Второй звонок: Ильичёва вдруг вывели из членов крайкома КПСС. Не знаю, с какой формулировкой. Во времена Сталина за этим следовал арест и расстрел.
В члены крайкома Ильичёв попал согласно должности, т. е. вывод оттуда – сигнал, что его снимут с президентства. Всё шло как по нотам: сняли.
«Ещё напор – и враг бежит!» - вспомнил я тогда «Полтаву» Пушкина. А Борис Фёдоров как-то обронил: «К нему уже без поллитры не ходят». Академик спивался, заглушая страх.
Счёт пошёл на дни; и вот он, финиш моего врага.
Злорадства у меня не было – только удовлетворение, что «гомоморфный образ группы всё-таки изоморфен фактор-группе по ядру гомоморфизма», т. е. в жизни есть справедливость.
Я её добивался по-своему, не думая, чем же рискую: жизнью, свободой, здоровьем… Ведь Ильичёв прилюдно сказал, что у меня два пути: пожизненно в тюрьмах или досрочно умереть. Пришлось обратить этот приговор на него самого.
Восемь лет я выращивал детей, жил интересно, а между тем писал о своей истории в Институт ВМФ № 18, В. Губареву в отдел науки газеты «Правда», Цецилии Кин, редактору шеститомной «Истории внешней разведки России» Л. П. Замойскому и т. п.
Для себя я ничего не просил; только недоумевал, как можно гнать фальсификат в военную тематику и быть под защитой госбезопасности.
Опытная Ц. И. Кин сказала, что доведёт это до Лигачёва, куратора АН СССР. Беззубов сказал, что заинтересовал моим рассказом писателя В. Дудинцева. Эту войну я выиграл, вместе со всеми, мне подобными.
«Агентура» доносила следующее. «Витя» упоённо праздновал свой день рождения, ещё с 25-ого августа, будто знал, что в последний раз. 30-31-ого он «гулял» на МЭС острова Попова, вернулся домой к вечеру.
Неделя эта смертельно надоела Музе Васильевне, она стала ворчать. Сын Алёша Викторыч поддерживал её, дочь Маша жалела отца.
Академик стал стонать: «Внутри жжёт!» Семейный консилиум поставил диагноз: «Пить надо меньше! Ложись проспись».
К трём часам ночи Витя взвыл. Скорую помощь вызвали, но она не спешила. Хотя Краевая станция – в трёхстах метрах от дома. Забрали где-то через час и повезли… в «тысячекоечную», за 7 километров; а до крайбольницы - 2 км от дома. Вскрыли: внутри всё залито кровью, брюшная артерия – с продольной щелью 11 см длиной. Через час констатировали смерть.
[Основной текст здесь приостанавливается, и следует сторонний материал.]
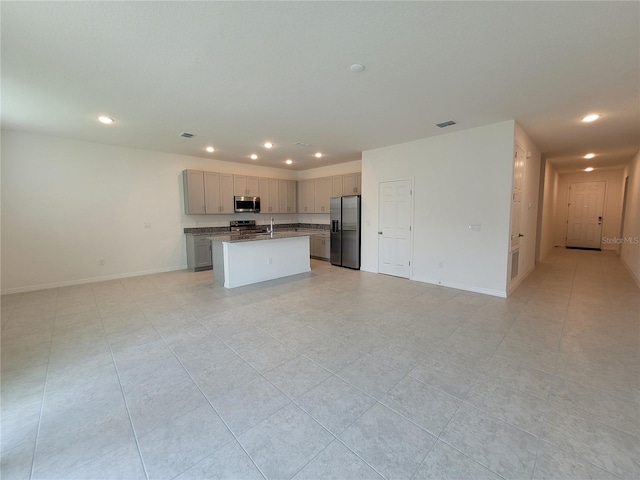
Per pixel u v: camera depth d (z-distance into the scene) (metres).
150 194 5.90
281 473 1.42
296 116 3.76
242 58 2.36
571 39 2.09
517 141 4.15
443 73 2.62
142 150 5.75
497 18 1.87
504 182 4.07
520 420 1.77
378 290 4.64
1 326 3.24
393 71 2.58
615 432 1.66
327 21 1.90
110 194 5.40
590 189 8.98
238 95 3.09
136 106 3.38
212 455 1.53
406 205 5.28
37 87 2.84
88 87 2.85
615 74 2.62
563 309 3.69
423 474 1.41
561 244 9.55
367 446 1.59
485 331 3.04
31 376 2.28
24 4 1.70
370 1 1.71
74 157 4.99
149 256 5.94
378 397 2.00
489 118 3.86
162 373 2.32
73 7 1.74
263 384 2.17
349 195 6.61
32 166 4.62
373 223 5.91
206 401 1.98
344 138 4.87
Ему было 62 года.
Я в этот миг был в двух километрах от него, в очереди за маслом.
«Развалинами рейхстага удовлетворён», - повторил я фразу из одного фильма про войну.
Некролог в газете «Владивосток» - ожидаемо лживый. Уклонились подписать немногие; или за многих подписал автор фальшивки?
Рядом – очерк Владимира Ощенко; через 27 лет он мне сообщил, что не помнит, что писал, не узнал свой текст (?).